I would always recommend starting with basic niacin as whether or not you flush and at what levels, can give you insight to how much you need. The flush usually involves a tingling sensation starting in your forehead and travelling down. For some people it is brief and doesn’t go beyond the neck but for others it might last 30 minutes and involve a bright red face, chest and even arms. You can minimize the flush by always taking niacin right after a meal and with plenty of water. The flush usually dissipates with each subsequent dose and after a week of taking daily you may not flush at all.

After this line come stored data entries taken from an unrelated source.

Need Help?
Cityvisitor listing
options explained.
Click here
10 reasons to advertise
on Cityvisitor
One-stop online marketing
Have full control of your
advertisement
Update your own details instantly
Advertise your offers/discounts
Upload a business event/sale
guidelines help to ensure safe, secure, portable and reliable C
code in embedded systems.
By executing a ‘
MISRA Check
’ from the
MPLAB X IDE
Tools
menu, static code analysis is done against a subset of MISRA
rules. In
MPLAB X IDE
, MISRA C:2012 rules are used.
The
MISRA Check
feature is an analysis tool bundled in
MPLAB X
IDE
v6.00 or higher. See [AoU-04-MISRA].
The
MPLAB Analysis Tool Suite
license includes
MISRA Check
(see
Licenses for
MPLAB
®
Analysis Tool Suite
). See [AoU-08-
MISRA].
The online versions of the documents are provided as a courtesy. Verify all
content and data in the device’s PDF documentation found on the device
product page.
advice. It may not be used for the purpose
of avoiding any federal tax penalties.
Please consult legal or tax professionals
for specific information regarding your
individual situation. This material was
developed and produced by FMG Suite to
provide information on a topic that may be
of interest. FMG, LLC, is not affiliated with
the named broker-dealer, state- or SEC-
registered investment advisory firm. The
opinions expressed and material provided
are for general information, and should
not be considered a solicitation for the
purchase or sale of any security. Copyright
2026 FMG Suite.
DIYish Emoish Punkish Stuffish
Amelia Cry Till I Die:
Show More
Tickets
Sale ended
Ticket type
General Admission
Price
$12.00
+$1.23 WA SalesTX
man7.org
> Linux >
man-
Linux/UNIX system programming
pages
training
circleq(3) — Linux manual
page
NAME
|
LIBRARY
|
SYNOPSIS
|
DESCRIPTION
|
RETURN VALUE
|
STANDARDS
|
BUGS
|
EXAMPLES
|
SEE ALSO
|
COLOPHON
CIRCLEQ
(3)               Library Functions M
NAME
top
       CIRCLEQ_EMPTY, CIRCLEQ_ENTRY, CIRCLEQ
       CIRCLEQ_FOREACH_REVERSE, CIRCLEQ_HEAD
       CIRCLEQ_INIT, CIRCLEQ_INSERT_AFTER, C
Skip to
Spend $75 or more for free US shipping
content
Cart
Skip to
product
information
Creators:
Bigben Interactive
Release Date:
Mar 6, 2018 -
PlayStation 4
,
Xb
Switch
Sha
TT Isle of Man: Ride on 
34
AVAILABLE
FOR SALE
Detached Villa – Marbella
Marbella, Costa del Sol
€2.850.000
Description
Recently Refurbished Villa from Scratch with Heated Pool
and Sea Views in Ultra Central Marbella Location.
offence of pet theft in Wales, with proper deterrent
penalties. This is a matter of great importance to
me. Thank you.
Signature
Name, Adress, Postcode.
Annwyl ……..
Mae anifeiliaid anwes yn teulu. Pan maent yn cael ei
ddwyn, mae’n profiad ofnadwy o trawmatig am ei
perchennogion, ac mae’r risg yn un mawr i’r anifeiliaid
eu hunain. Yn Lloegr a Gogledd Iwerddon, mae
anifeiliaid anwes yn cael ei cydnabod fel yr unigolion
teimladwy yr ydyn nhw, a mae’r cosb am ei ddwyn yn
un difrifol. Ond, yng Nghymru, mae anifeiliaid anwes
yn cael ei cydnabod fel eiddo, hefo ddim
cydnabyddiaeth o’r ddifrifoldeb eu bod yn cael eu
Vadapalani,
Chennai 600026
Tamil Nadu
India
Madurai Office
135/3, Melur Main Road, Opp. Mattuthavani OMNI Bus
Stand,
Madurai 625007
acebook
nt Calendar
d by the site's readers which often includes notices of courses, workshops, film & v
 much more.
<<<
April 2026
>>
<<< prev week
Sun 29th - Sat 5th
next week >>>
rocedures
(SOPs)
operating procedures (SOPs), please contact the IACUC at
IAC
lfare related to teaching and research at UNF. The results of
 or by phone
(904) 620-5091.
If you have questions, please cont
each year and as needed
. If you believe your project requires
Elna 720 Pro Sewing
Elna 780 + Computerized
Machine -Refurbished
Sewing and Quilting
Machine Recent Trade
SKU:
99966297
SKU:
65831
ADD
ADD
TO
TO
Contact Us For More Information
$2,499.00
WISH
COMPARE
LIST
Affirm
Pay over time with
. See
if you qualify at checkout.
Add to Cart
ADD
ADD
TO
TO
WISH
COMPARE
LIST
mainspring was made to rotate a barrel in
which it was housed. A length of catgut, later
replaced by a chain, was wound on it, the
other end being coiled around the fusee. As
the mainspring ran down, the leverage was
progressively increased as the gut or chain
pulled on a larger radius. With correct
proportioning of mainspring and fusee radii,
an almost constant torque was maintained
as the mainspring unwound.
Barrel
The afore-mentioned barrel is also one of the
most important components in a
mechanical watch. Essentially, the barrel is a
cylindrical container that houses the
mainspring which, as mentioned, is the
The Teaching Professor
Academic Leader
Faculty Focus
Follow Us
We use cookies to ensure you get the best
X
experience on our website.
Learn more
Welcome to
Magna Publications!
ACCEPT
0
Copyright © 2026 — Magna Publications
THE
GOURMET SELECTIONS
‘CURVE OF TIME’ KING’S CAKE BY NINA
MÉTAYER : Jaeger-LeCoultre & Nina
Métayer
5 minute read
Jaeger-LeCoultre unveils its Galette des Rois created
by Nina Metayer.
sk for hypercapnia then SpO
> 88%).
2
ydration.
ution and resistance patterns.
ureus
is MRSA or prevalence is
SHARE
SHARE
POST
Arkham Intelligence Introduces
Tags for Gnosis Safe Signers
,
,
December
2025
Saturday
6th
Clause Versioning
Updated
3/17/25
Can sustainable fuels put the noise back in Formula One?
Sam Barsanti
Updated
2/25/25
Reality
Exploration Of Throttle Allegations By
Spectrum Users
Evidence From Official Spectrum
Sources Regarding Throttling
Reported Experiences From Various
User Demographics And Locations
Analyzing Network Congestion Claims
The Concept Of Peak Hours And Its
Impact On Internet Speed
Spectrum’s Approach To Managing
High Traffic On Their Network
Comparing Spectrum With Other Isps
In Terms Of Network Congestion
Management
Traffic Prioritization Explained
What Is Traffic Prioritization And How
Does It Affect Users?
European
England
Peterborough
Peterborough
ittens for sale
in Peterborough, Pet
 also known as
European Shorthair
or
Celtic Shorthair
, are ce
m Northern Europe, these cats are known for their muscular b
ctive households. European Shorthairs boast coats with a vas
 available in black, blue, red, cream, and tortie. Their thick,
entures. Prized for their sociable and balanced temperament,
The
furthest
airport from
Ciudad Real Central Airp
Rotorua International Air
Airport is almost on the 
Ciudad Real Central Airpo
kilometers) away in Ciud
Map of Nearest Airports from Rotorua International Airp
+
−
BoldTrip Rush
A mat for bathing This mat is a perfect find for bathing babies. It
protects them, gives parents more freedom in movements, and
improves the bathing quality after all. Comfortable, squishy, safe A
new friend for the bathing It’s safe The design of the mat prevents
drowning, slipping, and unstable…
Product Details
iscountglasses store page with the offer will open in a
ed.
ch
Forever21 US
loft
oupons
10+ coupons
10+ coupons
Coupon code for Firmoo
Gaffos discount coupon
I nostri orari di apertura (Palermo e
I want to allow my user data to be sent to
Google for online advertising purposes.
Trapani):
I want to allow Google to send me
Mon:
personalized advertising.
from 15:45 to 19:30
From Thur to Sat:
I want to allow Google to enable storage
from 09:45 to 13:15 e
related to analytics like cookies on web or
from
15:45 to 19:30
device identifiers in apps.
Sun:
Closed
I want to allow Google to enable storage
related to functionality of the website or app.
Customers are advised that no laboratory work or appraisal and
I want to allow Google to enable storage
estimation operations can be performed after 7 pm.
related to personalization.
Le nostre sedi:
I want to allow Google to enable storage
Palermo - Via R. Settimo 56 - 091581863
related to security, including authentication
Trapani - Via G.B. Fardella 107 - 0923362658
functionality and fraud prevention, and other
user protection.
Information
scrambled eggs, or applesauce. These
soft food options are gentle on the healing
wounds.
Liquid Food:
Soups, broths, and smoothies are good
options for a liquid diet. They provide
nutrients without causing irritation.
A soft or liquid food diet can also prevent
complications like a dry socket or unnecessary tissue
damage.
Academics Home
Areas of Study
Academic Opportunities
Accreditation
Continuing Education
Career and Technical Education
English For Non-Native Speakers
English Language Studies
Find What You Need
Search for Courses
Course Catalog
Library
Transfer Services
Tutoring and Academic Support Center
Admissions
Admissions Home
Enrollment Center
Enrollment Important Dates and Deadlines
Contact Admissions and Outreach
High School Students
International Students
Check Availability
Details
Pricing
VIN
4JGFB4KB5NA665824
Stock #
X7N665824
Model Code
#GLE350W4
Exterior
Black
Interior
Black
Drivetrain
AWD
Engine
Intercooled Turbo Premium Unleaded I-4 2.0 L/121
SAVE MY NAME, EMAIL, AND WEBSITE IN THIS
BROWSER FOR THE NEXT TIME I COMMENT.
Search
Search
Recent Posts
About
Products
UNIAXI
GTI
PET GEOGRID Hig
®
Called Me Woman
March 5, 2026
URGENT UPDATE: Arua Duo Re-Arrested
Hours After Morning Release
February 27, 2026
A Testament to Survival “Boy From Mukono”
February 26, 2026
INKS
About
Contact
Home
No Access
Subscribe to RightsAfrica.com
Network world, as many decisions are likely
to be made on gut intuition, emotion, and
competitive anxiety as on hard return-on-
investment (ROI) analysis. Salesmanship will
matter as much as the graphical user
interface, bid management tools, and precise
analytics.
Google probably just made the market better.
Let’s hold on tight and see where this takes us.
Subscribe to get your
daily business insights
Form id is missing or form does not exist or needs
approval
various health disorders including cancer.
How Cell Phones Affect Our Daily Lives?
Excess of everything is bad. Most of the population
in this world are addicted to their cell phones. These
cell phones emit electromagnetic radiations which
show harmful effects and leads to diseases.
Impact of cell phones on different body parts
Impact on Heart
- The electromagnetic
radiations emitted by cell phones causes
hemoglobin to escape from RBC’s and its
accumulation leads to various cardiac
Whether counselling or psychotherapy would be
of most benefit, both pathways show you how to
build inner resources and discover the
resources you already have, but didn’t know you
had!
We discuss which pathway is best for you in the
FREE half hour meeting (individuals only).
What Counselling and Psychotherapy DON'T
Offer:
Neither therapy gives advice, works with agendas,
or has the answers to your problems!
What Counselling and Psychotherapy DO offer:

Just like bowel flushing with vitamin C can indicate appropriate blood saturation, if you don’t flush when initially taking niacin it’s an indication you haven’t yet reached your needed level. There is no upper limit so you can’t do yourself harm by over-dosing. You may feel a little nauseous and even vomit if you keep going up but just ratchet back at that point. Case studies of severe schizophrenics have told of doses as high as 50,000mg a day before they became entirely normal. A more common formula for psychosis-type conditions (believed to be a form of pellagra) is 1,000mg three to four times a day taken with a similar amount of vitamin C.  For arthritis it depends on the severity of the condition with 250mg four times a day often seeing results for the milder cases with the more severe taking 1,000mg three to four times a day to see major improvement. It’s been found to be particularly important with arthritis to split the daily doses up into smaller spaced-out increments to keep a constant blood saturation.

To get started with niacin you might begin with as little as 50mg three times a day and build up from there ratcheting up week by week. It’s more common to underdose than overdose. If the flushing becomes bothersome then you could switch to niacinamide (particularly if your lipids are already optimized) or you could mix and match. I actually take niacin after breakfast, niacinamide after lunch and niacin again after dinner. It has a relaxing effect in the evening and you’re usually asleep and unaware of any later flushing. I also take a B-complex which has a little inositol hexaniacinate in it.

The only known side-effect of niacin they say is living a longer life!